2 Hamilton real estate agencies & their directors will face penalties in the  5-year-old agency price-fixing case following a decision of the Court of Appeal released on Friday.

The court overturned a High Court ruling that had cleared Lodge Real Estate Ltd & Monarch Real Estate Ltd & the 2 companies’ directors, Jeremy O’Rourke (Lodge) & Brian King (Monarch), of engaging in price-fixing in breach of the Commerce Act.

The Court of Appeal didn’t set penalties, but referred the case back to the High Court to do that.

This case is one of many brought by the Commerce Commission after agencies reacted to a decision by Trade Me to change its billing practice of charging agencies low monthly fees for their ads.

Agency heads met in 2013 and agreed to pull their ads from Trade Me, and to switch to a vendor-funding model.

The High Court has so far imposed penalties of $16.425 million on Hamilton-based defendants Lugton’s Ltd & Success Realty Ltd, Manawatu-based defendants Unique Realty Ltd & Manawatu 1994 Ltd, as well as Barfoot & Thompson Ltd, Harcourts Group Ltd, LJ Hooker NZ Ltd, Ray White (Real Estate) Ltd & Bayley Corp Ltd, either by agreement or after court hearings.

In the Lodge & Monarch case, High Court judge Pheroze Jagose ruled that, although there was an arrangement or understanding between the agencies & directors and they gave effect to it, the agreement didn’t have the purpose or effect of fixing, controlling or maintaining the price for Trade Me listing services.

Under Trade Me’s old scheme, agencies paid a base fee plus a fee for every listing, capped at $999/month/agency office, with some variations. Most agencies absorbed this cost and offered standard Trade Me listings to vendors for no extra charge.

In mid-2013, Trade Me decided on a new fee structure for standard residential property listings. It proposed a single fee for each standard residential listing of $199, of which $40 was to be commission payable to the agency. Trade Me later dropped that commission, so the proposed fee was $159. This was a New Zealand-wide proposal, and provoked a New Zealand-wide reaction.

Lodge faced an increase from an annual Trade Me cost of $8–9000 to one of $200–220,000. Monarch faced an increase of $36,000 to nearly $225,000. The general manager of the NZ Realtors Network began to organise a meeting of local agencies.

Following the meeting it was the general intention to cease using Trade Me for listings of residential property for sale in January 2014, and advertise primarily on the industry-owned website, realestate.co.nz. All Trade Me listings after January 2014 were to be vendor funded.

The Court of Appeal bench of Justices Raynor Asher, Brendan Brown & Murray Gilbert held that funding by an individual agent was consistent with, and part of, the definition of vendor funding in the arrangement as pleaded by the Commerce Commission.
# # # # # # #
§ **TO-DO ITEM**:
Answer these questions about the article on the Hamilton real estate price-fixing case:
1. What was Trade Me's proposed fee for each standard residential listing once it dropped the commission?
2. What annual Trade Me cost did Lodge face before and after the change?
3. Which industry-owned website were agencies to advertise on after January 2014?

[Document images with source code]
# # # # # # #
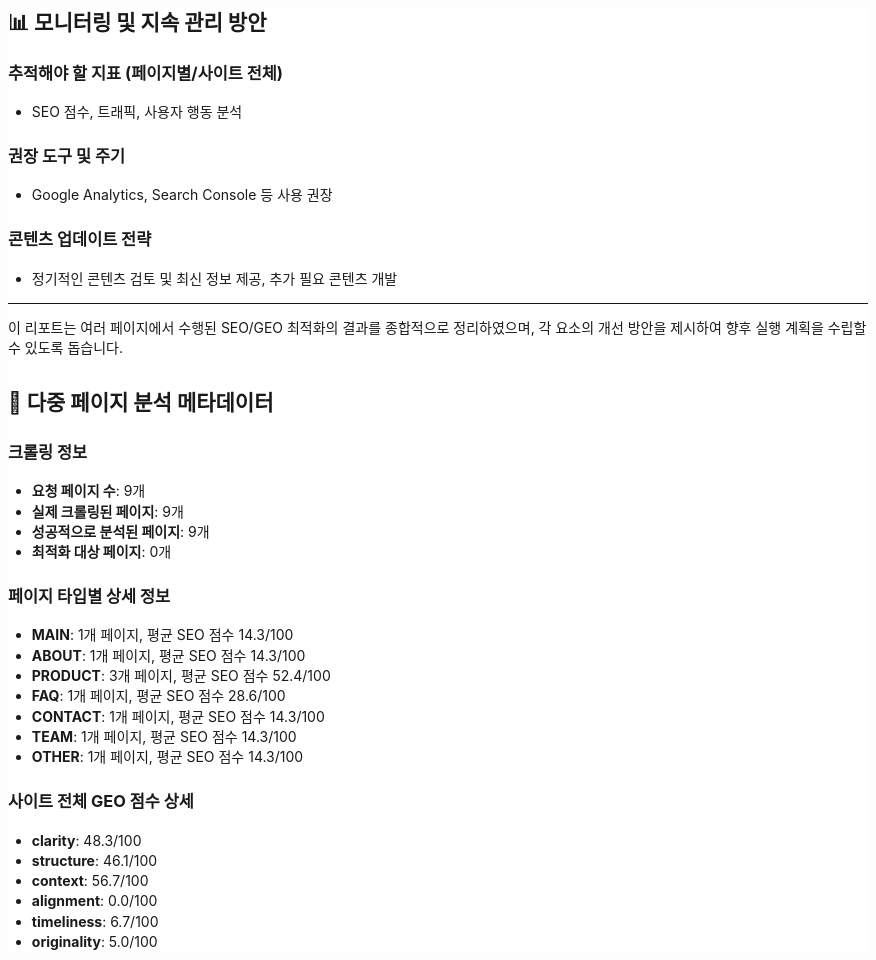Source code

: ## 📊 모니터링 및 지속 관리 방안
### 추적해야 할 지표 (페이지별/사이트 전체)
- SEO 점수, 트래픽, 사용자 행동 분석

### 권장 도구 및 주기
- Google Analytics, Search Console 등 사용 권장

### 콘텐츠 업데이트 전략
- 정기적인 콘텐츠 검토 및 최신 정보 제공, 추가 필요 콘텐츠 개발

---

이 리포트는 여러 페이지에서 수행된 SEO/GEO 최적화의 결과를 종합적으로 정리하였으며, 각 요소의 개선 방안을 제시하여 향후 실행 계획을 수립할 수 있도록 돕습니다.

## 🔧 다중 페이지 분석 메타데이터

### 크롤링 정보
- **요청 페이지 수**: 9개
- **실제 크롤링된 페이지**: 9개
- **성공적으로 분석된 페이지**: 9개
- **최적화 대상 페이지**: 0개

### 페이지 타입별 상세 정보
- **MAIN**: 1개 페이지, 평균 SEO 점수 14.3/100
- **ABOUT**: 1개 페이지, 평균 SEO 점수 14.3/100
- **PRODUCT**: 3개 페이지, 평균 SEO 점수 52.4/100
- **FAQ**: 1개 페이지, 평균 SEO 점수 28.6/100
- **CONTACT**: 1개 페이지, 평균 SEO 점수 14.3/100
- **TEAM**: 1개 페이지, 평균 SEO 점수 14.3/100
- **OTHER**: 1개 페이지, 평균 SEO 점수 14.3/100

### 사이트 전체 GEO 점수 상세
- **clarity**: 48.3/100
- **structure**: 46.1/100
- **context**: 56.7/100
- **alignment**: 0.0/100
- **timeliness**: 6.7/100
- **originality**: 5.0/100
# # # # # # #
§ **ANSWER BELOW**:
1. $159
2. From $8–9000 to $200–220,000
3. realestate.co.nz